Jennifer Capriati, once the darling of the world's media for her re-birth in the sport, was strangely uninspired in the opening stages of the tournament.

She was comprehensively beaten in the last eight by Amelie Mauresmo, who made the last four of a Grand Slam for the first time since reaching the final of the Australian Open in 1999.

But the Frenchwoman, one of the few to possess the hitting power to stay with the Williams, was outclassed in the semi-finals, as was Justine Henin.

Blowing the competition away

Henin's compatriot, Kim Clijsters, would appear to be fading fast.

The engaging 19-year-old lost out in the second round to Elena Likhotseva, weeks after crashing out in the third round of the French Open.

Not the sort of form you expect from a player expected to be one of the few to challenge the Williams domination.

More worrying for her is a shoulder injury which may need surgery.

Jelena Dokic will also have been disappointed not to have at least lived up to her seeding and reached the last eight.

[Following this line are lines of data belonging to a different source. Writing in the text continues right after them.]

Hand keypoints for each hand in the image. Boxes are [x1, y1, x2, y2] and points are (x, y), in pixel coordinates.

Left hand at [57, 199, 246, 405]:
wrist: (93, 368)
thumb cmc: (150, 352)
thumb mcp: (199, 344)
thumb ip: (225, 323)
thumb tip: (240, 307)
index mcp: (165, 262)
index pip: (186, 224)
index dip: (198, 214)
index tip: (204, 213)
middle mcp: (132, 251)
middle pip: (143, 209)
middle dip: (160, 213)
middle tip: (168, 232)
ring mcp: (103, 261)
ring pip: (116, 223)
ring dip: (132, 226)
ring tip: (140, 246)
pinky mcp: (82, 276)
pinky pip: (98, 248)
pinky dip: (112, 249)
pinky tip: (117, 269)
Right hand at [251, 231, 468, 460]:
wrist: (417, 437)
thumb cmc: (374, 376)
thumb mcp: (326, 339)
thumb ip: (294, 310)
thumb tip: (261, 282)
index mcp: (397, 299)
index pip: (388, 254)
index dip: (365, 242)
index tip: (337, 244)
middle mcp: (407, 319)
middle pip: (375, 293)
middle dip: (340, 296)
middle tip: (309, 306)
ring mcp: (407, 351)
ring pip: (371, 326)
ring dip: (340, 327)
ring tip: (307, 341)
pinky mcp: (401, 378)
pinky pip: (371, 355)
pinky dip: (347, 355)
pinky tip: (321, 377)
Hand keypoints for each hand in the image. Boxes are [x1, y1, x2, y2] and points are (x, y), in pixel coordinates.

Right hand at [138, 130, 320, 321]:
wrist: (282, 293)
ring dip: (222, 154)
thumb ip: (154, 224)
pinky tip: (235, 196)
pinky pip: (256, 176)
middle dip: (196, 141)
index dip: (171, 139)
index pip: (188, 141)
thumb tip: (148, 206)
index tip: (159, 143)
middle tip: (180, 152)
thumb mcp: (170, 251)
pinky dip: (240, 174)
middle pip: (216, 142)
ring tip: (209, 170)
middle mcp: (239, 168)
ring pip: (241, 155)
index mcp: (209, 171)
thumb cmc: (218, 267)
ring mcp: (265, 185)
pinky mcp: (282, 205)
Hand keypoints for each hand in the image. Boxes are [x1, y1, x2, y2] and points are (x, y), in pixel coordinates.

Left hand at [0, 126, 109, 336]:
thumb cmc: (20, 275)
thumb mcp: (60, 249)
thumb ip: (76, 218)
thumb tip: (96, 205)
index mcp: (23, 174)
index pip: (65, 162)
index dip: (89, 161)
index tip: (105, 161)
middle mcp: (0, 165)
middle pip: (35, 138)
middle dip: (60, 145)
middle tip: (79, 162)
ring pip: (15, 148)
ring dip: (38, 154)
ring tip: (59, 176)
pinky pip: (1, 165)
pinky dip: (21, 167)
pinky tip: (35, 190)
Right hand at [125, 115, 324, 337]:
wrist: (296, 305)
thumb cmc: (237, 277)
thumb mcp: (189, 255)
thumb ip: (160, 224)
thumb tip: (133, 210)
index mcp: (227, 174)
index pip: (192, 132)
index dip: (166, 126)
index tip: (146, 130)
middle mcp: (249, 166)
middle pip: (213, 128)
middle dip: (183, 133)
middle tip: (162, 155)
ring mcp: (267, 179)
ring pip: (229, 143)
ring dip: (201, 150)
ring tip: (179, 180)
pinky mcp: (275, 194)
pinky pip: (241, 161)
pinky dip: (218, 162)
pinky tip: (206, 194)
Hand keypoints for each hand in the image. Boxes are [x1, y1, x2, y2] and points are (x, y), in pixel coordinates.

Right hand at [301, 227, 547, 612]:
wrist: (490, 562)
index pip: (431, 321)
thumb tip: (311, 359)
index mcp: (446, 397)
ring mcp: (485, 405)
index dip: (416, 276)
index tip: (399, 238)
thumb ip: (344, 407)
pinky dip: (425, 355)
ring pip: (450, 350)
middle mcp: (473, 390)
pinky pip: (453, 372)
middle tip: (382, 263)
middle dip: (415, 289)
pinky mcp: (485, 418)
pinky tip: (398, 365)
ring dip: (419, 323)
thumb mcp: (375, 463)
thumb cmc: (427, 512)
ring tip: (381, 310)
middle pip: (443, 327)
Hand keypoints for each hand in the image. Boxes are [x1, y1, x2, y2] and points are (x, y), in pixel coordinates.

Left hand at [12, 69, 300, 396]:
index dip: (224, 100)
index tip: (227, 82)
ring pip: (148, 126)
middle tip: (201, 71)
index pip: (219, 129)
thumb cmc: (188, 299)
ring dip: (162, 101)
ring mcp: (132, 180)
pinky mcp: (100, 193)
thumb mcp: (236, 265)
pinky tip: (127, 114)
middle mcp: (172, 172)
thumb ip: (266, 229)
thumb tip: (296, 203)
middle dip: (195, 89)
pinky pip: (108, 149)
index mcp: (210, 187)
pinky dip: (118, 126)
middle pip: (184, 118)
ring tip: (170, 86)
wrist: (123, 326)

The third all-Williams final in less than a year
The third all-Williams final in less than a year

And with Monica Seles edging closer to retirement, and Lindsay Davenport and Martina Hingis out with long-term injuries, the challengers seem to be falling away at a worrying pace.

The Williams sisters deserve every credit for the way they have systematically blown the competition away.

But a pattern has developed whereby the "rest" are playing for the minor places, and they seem all too aware of it.

Consequently, the women's game has become as mind-numbingly predictable as the men's game was in the Pete Sampras-dominated 1990s.

If there is a positive for the future, it has to be the sheer quality produced by the Williams sisters.

As they continue to meet each other for Grand Slam titles, as they inevitably will, their increased rivalry may make for increasingly better finals.